Best Tribute: In a tribute to the late Indianapolis and New England coach Ron Meyer, who died last week, CBS ran a shot of Meyer's memorable moment of having the Patriots game crew send out a plow to clear the spot before field goal kicker John Smith lined up a game-winning kick in 1982.
Taking a Knee: Tasker gave a shout-out to the Bills game day field crew, noting that "the shovel crew is gassed" after shoveling in between plays and were "taking a knee and drinking Gatorade."
Hard-Hitting Comment: When Peterman dove headfirst to get down instead of sliding before taking a legal hit that sent him into concussion protocol, Dedes said: "This is a mistake Nathan Peterman can't afford to make."
A Miracle: When Vinatieri made the tying extra point, Dedes called it a "miracle kick." That came a few seconds after Tasker said "He's never kicked in worse conditions than this."
Playoffs?

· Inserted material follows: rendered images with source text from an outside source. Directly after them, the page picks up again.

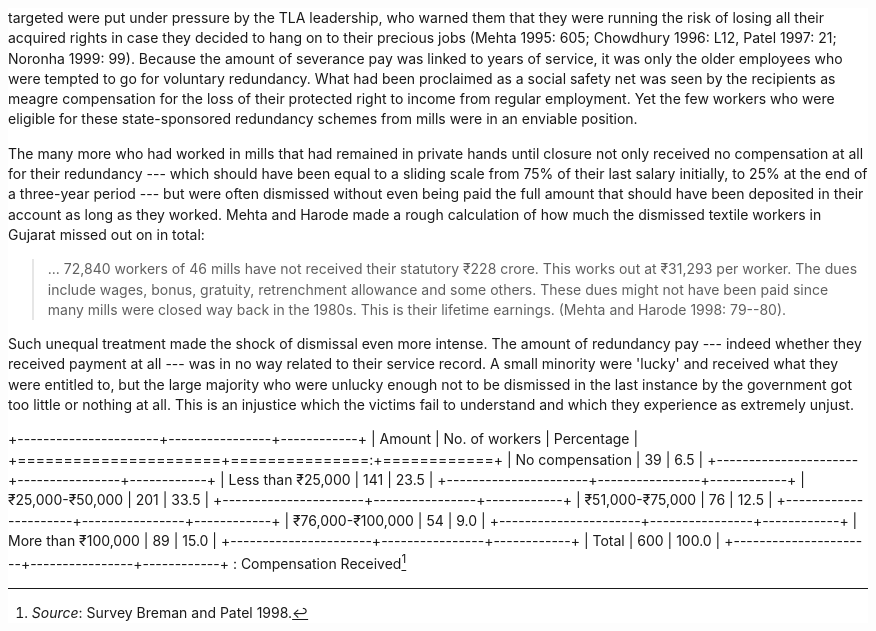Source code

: targeted were put under pressure by the TLA leadership, who warned
them that they were running the risk of losing all their acquired rights in
case they decided to hang on to their precious jobs (Mehta 1995: 605;
Chowdhury 1996: L12, Patel 1997: 21; Noronha 1999: 99). Because
the amount of severance pay was linked to years of service, it was only the
older employees who were tempted to go for voluntary redundancy.
What had been proclaimed as a social safety net was seen by the
recipients as meagre compensation for the loss of their protected right to
income from regular employment. Yet the few workers who were eligible
for these state-sponsored redundancy schemes from mills were in an
enviable position.

The many more who had worked in mills that had remained in
private hands until closure not only received no compensation at all for
their redundancy --- which should have been equal to a sliding scale from
75% of their last salary initially, to 25% at the end of a
three-year period --- but were often dismissed without even being
paid the full amount that should have been deposited in their account as
long as they worked. Mehta and Harode made a rough calculation of
how much the dismissed textile workers in Gujarat missed out on in
total:

> ... 72,840 workers of 46 mills have not received their statutory ₹228 crore. This
works out at ₹31,293 per worker. The dues include wages, bonus, gratuity,
retrenchment allowance and some others. These dues might not have been paid
since many mills were closed way back in the 1980s. This is their lifetime
earnings. (Mehta and Harode 1998: 79--80).

Such unequal treatment made the shock of dismissal even more intense.
The amount of redundancy pay --- indeed whether they received payment
at all --- was in no way related to their service record. A small
minority were 'lucky' and received what they were entitled to, but the
large majority who were unlucky enough not to be dismissed in the last
instance by the government got too little or nothing at all. This is an
injustice which the victims fail to understand and which they experience
as extremely unjust.

+----------------------+----------------+------------+
| Amount               | No. of workers | Percentage |
+======================+===============:+============+
| No compensation      | 39             | 6.5        |
+----------------------+----------------+------------+
| Less than ₹25,000    | 141            | 23.5       |
+----------------------+----------------+------------+
| ₹25,000-₹50,000      | 201            | 33.5       |
+----------------------+----------------+------------+
| ₹51,000-₹75,000      | 76             | 12.5       |
+----------------------+----------------+------------+
| ₹76,000-₹100,000     | 54             | 9.0        |
+----------------------+----------------+------------+
| More than ₹100,000   | 89             | 15.0       |
+----------------------+----------------+------------+
| Total                | 600            | 100.0      |
+----------------------+----------------+------------+
: Compensation Received[^tab55-source]


[^11/1]: Sharma's figures are identical. According to him the 64 mills operating in Ahmedabad
[^11/2]: T.Roy has critically discussed the reasons for this shift in a richly documented analysis (1998).
[^11/3]: The complex causes of the decline in the industry will not be considered further here.
[^11/4]: In Mumbai, Kanpur, Coimbatore, and Chennai most corporate textile enterprises
[^11/5]: For instance, Jani 1984; Jhabvala 1985; Patel 1988; Chowdhury 1996; Masihi 1993;
[^tab51-source]: _Source_: Survey Breman and Patel 1998.
[^tab52-source]: _Source_: Survey Breman and Patel 1998.
[^tab53-source]: _Source_: Survey Breman and Patel 1998.
[^tab54-source]: _Source_: Survey Breman and Patel 1998.
[^tab55-source]: _Source_: Survey Breman and Patel 1998.
[^11/6]: _See_ D'Monte 2002.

After CBS showed a clip of former Bills quarterback Jim Kelly hitting Tasker for a touchdown in the Bills last playoff victory in 1995 over Miami, Tasker said: "I am very glad this is the worst game I've ever been in and not that one."
Best Halftime Moment: At halftime, CBS' Nate Burleson noted that McCoy ran for 217 yards and two touchdowns for Philadelphia against Detroit when Burleson played for the Lions in 2013. Burleson also cleverly said CBS carried "Frosty the Snowman" recently and was now showing "Buffalo the Snow Game."
Post-Game Report: Tasker gave a long list of players hurt by the conditions and oddly included McCoy on it. He didn't seem to be having any problems.
Surprising Adjectives: When Peterman hit Benjamin for a first-half touchdown, Archuleta used three words not often heard about Bills quarterbacks – "beautiful touch and finesse.”
Lost Opportunity: Tasker interviewed McDermott at halftime, with the coach oddly and somewhat offensively comparing the game to military situations. Tasker would have been put to better use interviewing some Bills fans about why in the world they were braving the elements and how they were surviving. After all, they became a post-game story.
Keep Hope Alive: When Vinatieri missed a game-winning field goal at the end of regulation to send the game into overtime, Archuleta said: "There is nobody who wants to continue playing this game." I understand what he meant. Bills fans have suffered enough throughout history so those in the stands didn't need a fifth quarter to extend the game to more than three hours. But the comment also was a little bananas. Somehow, I think many Bills might have wanted to keep playing a once-in-30 years game just to keep their playoff hopes alive for at least one more week.